*** Opening Information shown ***

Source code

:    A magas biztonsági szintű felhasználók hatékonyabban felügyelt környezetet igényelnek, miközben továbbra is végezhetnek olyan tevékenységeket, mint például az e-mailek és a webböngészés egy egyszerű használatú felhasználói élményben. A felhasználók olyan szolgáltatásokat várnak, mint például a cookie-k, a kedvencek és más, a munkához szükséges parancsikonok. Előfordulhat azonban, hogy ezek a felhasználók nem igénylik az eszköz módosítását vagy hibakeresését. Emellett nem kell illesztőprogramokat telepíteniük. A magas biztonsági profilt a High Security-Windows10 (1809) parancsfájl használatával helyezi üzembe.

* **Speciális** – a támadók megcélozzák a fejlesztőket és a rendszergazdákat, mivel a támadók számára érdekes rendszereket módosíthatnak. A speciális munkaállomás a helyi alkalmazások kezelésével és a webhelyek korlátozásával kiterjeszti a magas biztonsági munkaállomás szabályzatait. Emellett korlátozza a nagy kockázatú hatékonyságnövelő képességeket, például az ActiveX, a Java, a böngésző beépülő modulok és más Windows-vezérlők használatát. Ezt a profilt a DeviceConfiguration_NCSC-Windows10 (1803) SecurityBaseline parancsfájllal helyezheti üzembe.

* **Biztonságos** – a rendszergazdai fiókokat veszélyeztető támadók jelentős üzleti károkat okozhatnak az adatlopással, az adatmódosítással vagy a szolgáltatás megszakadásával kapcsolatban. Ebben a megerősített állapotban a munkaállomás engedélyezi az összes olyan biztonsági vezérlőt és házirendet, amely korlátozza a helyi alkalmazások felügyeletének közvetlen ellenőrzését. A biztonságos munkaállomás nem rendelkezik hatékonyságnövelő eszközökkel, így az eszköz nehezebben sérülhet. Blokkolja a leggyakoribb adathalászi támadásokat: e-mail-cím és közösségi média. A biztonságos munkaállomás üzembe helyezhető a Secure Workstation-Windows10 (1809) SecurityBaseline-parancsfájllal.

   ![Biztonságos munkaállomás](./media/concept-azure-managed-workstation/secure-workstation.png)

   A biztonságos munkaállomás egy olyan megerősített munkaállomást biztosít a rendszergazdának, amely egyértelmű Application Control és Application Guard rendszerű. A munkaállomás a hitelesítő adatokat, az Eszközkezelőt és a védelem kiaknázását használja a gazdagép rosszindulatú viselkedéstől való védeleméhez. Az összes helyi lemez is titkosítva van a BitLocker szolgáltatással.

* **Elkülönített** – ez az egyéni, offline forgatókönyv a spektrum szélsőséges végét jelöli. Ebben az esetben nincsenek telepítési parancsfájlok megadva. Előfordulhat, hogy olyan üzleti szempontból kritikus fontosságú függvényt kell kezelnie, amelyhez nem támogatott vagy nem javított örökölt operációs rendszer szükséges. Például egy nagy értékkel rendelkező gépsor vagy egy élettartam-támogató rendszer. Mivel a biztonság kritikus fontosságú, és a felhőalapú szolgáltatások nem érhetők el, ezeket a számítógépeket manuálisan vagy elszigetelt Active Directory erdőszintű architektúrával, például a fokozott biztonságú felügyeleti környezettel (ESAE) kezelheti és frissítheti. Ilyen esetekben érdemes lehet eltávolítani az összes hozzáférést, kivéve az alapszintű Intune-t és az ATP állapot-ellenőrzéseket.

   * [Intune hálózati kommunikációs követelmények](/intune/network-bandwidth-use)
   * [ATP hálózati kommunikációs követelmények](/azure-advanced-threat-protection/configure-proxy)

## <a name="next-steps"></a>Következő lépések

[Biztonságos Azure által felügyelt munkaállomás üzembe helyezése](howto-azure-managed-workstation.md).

*** Closing Information shown ***
*** Opening Information shown ***

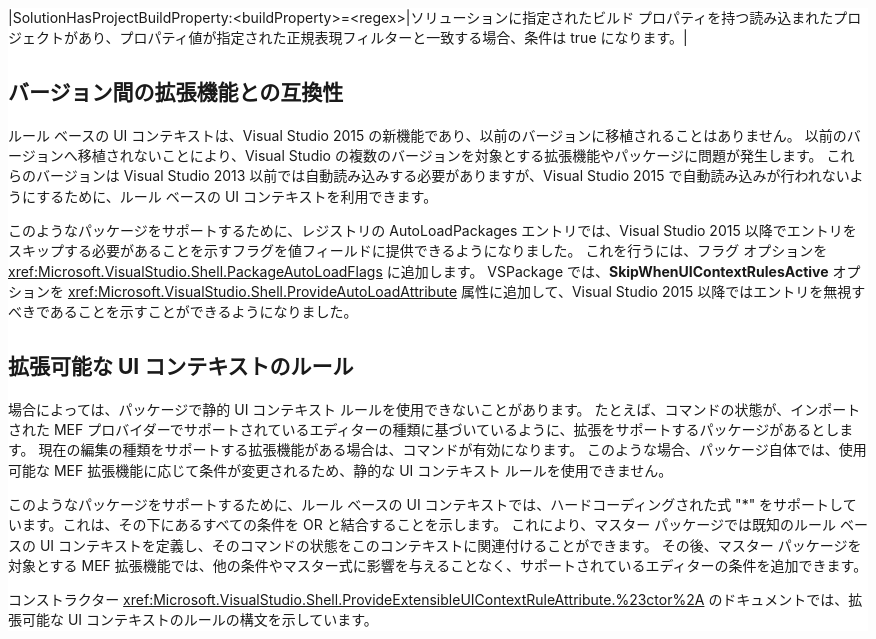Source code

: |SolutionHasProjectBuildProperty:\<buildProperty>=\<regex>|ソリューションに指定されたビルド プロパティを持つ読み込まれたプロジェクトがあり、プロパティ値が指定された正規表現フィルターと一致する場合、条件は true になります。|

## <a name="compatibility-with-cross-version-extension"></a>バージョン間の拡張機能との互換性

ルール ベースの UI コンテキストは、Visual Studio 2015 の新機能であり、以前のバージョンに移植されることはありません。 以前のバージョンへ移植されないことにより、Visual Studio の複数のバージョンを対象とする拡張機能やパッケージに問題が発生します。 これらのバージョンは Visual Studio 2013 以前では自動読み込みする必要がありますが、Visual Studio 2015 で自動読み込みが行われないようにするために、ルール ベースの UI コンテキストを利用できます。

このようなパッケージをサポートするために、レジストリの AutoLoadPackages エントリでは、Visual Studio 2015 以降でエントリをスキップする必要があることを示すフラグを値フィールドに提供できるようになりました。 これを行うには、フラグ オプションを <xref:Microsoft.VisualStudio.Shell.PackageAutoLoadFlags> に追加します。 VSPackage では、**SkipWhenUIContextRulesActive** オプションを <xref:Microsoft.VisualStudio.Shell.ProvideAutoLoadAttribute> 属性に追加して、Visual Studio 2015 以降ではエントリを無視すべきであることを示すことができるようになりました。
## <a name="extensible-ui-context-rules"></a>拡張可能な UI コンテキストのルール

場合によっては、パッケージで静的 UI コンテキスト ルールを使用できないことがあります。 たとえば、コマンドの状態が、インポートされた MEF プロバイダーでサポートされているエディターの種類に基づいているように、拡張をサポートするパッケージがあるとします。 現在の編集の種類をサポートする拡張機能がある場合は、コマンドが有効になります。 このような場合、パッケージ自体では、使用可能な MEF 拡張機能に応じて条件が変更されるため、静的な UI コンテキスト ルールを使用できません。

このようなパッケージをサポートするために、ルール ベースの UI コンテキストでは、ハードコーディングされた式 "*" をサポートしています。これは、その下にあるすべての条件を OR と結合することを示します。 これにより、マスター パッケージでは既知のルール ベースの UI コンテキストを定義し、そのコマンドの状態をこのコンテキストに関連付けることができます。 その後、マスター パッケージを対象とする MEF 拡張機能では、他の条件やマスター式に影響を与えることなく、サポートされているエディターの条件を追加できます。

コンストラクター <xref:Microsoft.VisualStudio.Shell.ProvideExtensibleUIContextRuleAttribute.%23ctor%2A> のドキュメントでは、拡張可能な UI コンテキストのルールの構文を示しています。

*** Closing Information shown ***

Exercise description>
What lines in the listing above contain the word "azure"? Show each one.

Result for this task>
   ![Biztonságos munkaállomás](./media/concept-azure-managed-workstation/secure-workstation.png)
   * [ATP hálózati kommunikációs követelmények](/azure-advanced-threat-protection/configure-proxy)
[Biztonságos Azure által felügyelt munkaállomás üzembe helyezése](howto-azure-managed-workstation.md).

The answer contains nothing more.